The object of this operation is to secure greater relaxation of the muscles of the eyes and head, which would work for hours, without external stimulus, if the brain cells were not destroyed by the probe.
In most text-books on physiology it is stated that accommodation is controlled by the third cranial nerve, which supplies all the muscles of the eyeball except the superior oblique and the external rectus; but the fourth cranial nerve, which supplies only the superior oblique, was found in these experiments to be just as much a nerve of accommodation as the third. When either the third or the fourth nerve was stimulated with electricity near its point of origin in the brain accommodation always resulted in the normal eye. When the origin of either nerve was covered with a small wad of cotton soaked in a two per cent solution of atropine sulphate in a normal salt solution, stimulation of that nerve produced no accommodation, while stimulation of the unparalyzed nerve did produce it. When the origin of both nerves was covered with cotton soaked in atropine, accommodation could not be produced by electrical stimulation of either or both. When the cotton was removed and the nerves washed with normal salt solution, electrical stimulation of either or both produced accommodation just as before the atropine had been applied. This experiment, which was performed repeatedly for more than an hour by alternately applying and removing the atropine, not only demonstrated clearly what had not been known before, namely, that the fourth nerve is a nerve of accommodation, but also demonstrated that the superior oblique muscle which is supplied by it is an important factor in accommodation.
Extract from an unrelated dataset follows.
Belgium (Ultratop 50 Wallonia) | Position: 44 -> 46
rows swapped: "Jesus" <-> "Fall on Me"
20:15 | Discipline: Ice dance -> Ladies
It was further found that when the action of the oblique muscles was prevented by dividing them, the stimulation of the third nerve produced, not accommodation, but hypermetropia.
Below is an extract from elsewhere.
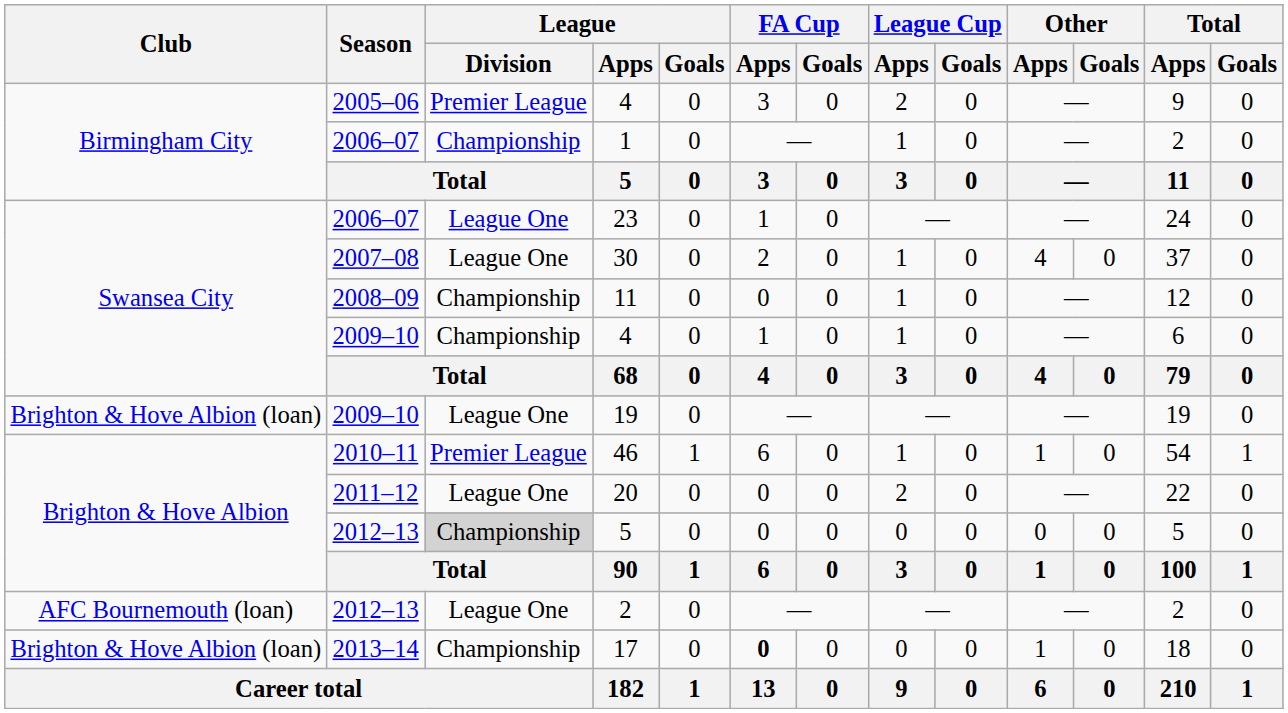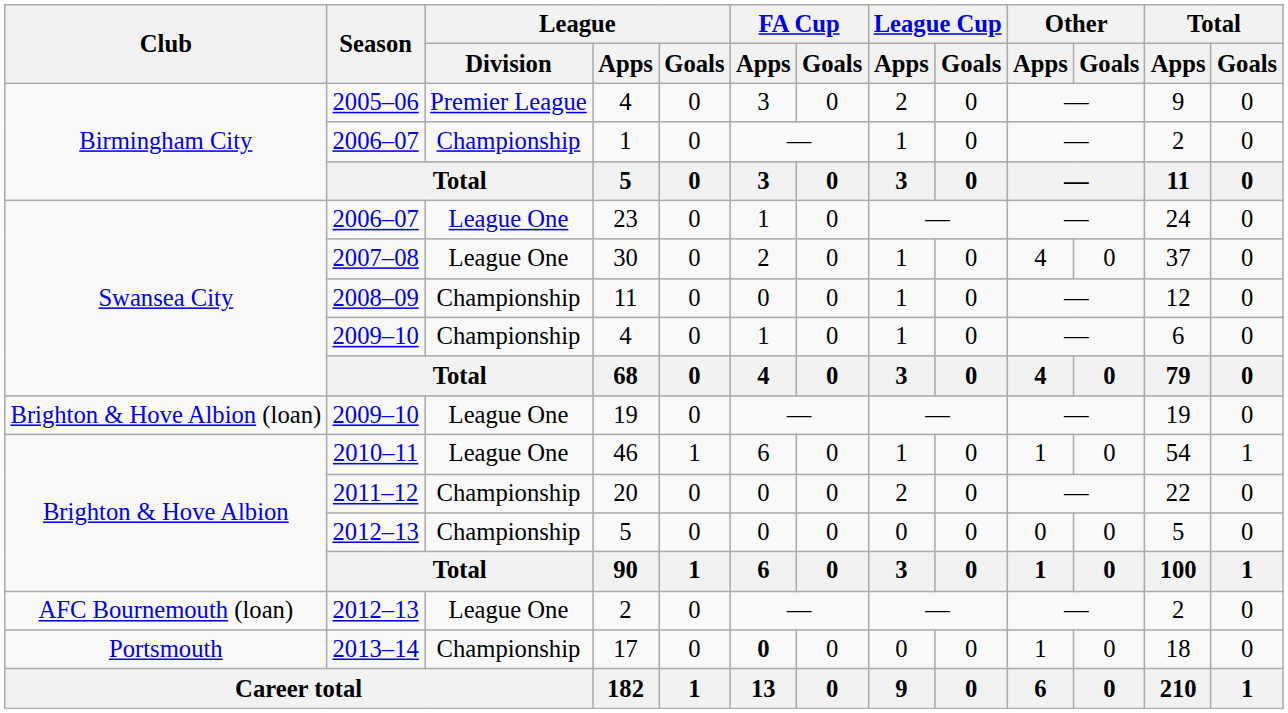46 | League / Division: Premier League -> League One
20 | League / Division: League One -> Championship
2012–13 / 5 | League / Division: lightgrey background -> no background
17 | Club: Brighton & Hove Albion (loan) -> Portsmouth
In all the experiments all sources of error are believed to have been eliminated. They were all repeated many times and always with the same result. They seemed, therefore, to leave no room for doubt that neither the lens nor any muscle inside the eyeball has anything to do with accommodation, but that the process whereby the eye adjusts itself for vision at different distances is entirely controlled by the action of the muscles on the outside of the globe.
1. The refractive system.
2. On the Anomalies of Accommodation and Refraction of the Eye, p. 22.
3. In many animals, notably in rabbits, the internal and external recti are either absent or rudimentary, so that. practically, in such cases, there are only two recti, just as there are only two obliques. In others, as in many fish, the internal rectus is negligible.